● **EXTRACTED RECORDS**:
-------
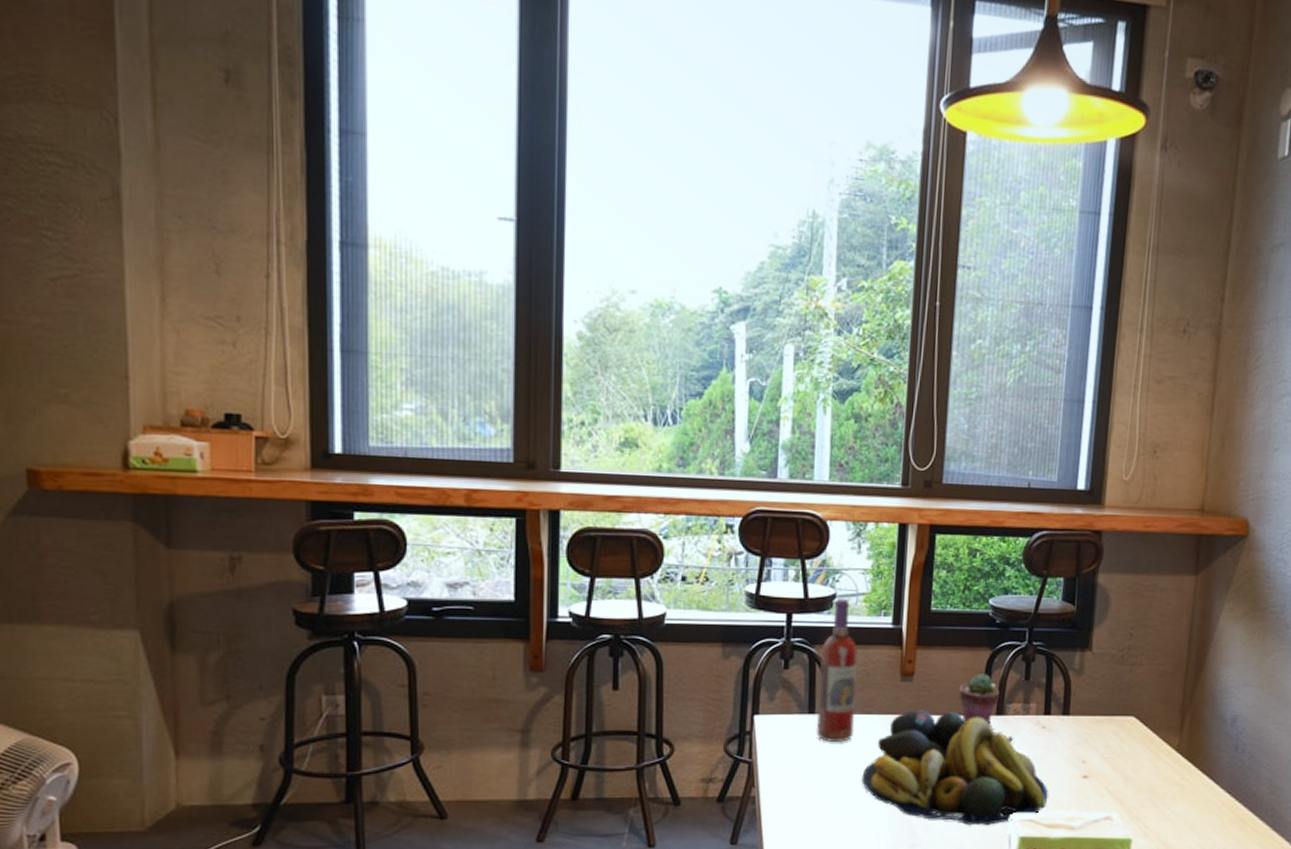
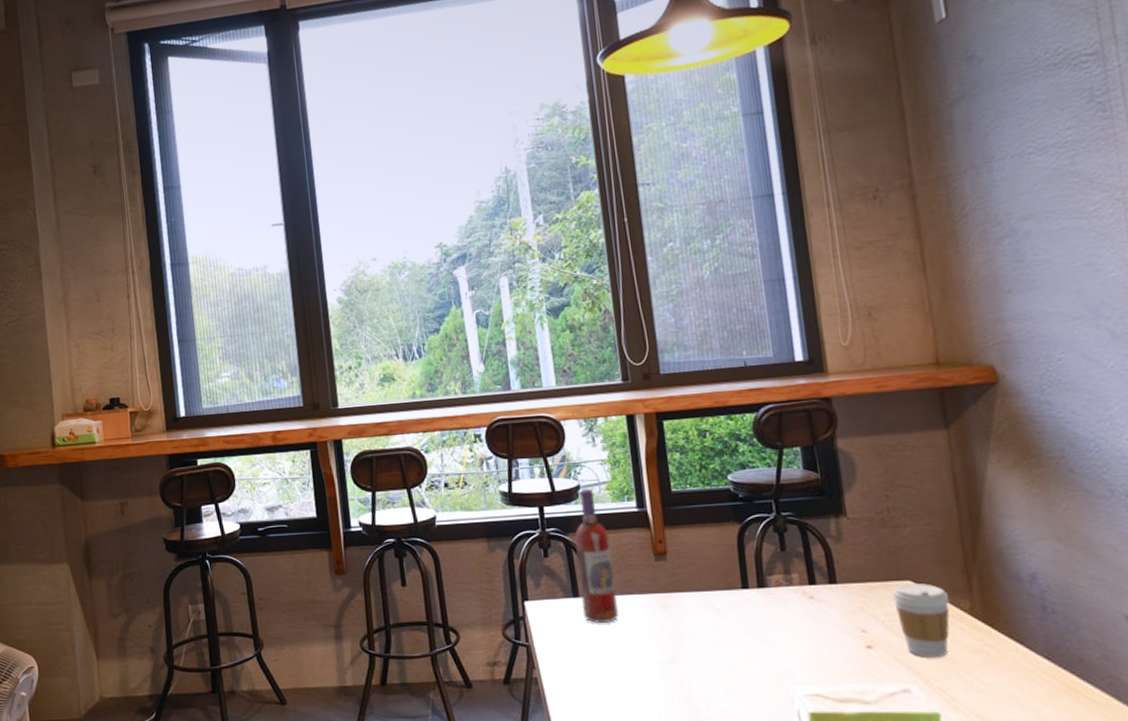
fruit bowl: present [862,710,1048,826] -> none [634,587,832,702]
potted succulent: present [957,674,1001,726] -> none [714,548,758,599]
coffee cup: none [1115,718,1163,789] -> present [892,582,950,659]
-------
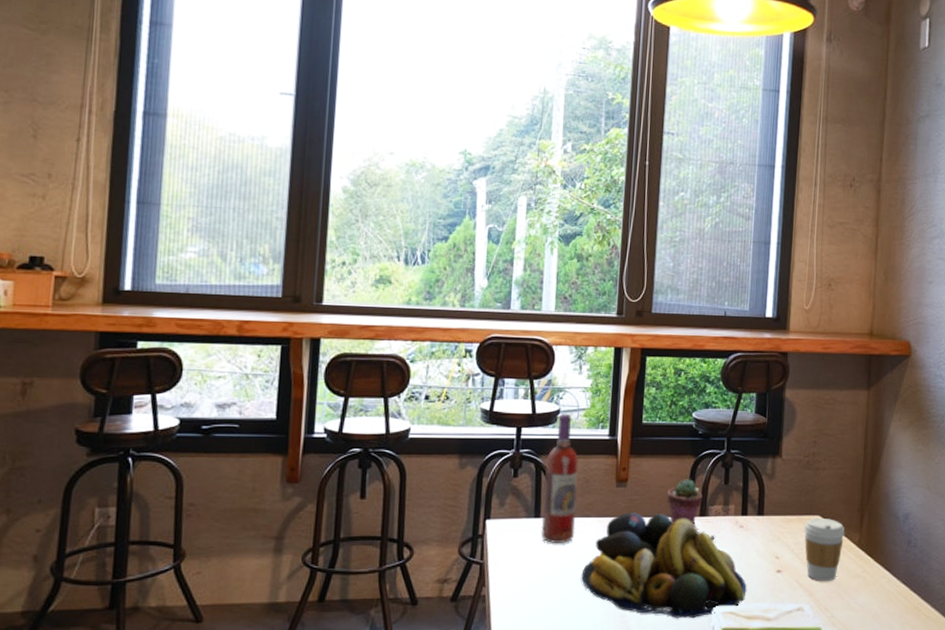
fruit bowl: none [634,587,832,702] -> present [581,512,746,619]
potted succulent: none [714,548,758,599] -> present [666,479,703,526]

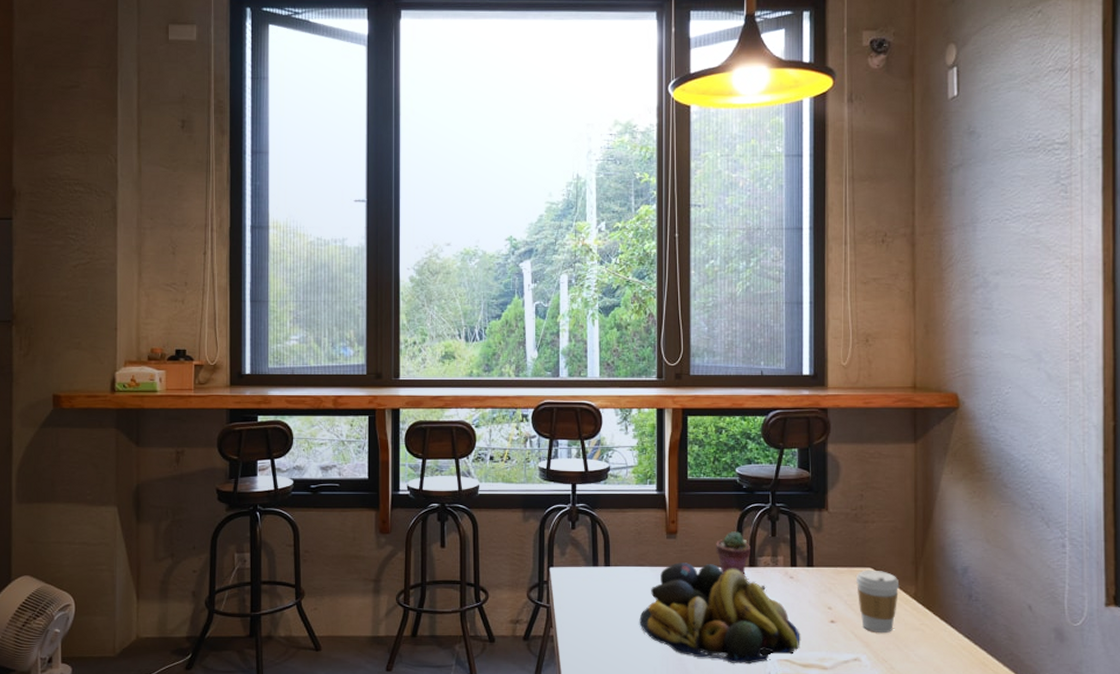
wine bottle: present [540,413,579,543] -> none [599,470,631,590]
-------
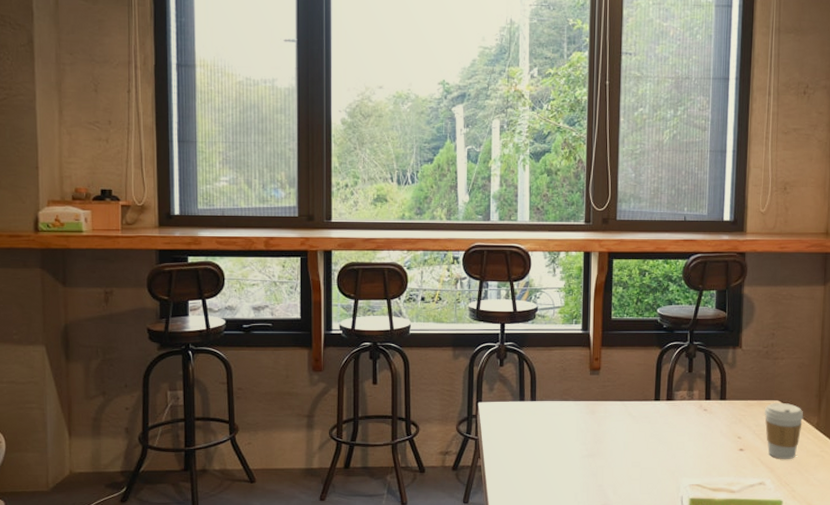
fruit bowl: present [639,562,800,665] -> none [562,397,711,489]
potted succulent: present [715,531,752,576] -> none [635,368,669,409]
-------
● **EXERCISE INSTRUCTIONS**:
Given the records above, return exactly the lines starting at the line containing "fruit bowl: present [639,562,800,665]" and ending at the line containing "potted succulent: present [715,531,752,576]", including both.

● **WRITTEN ANSWER**:
fruit bowl: present [639,562,800,665] -> none [562,397,711,489]
potted succulent: present [715,531,752,576] -> none [635,368,669,409]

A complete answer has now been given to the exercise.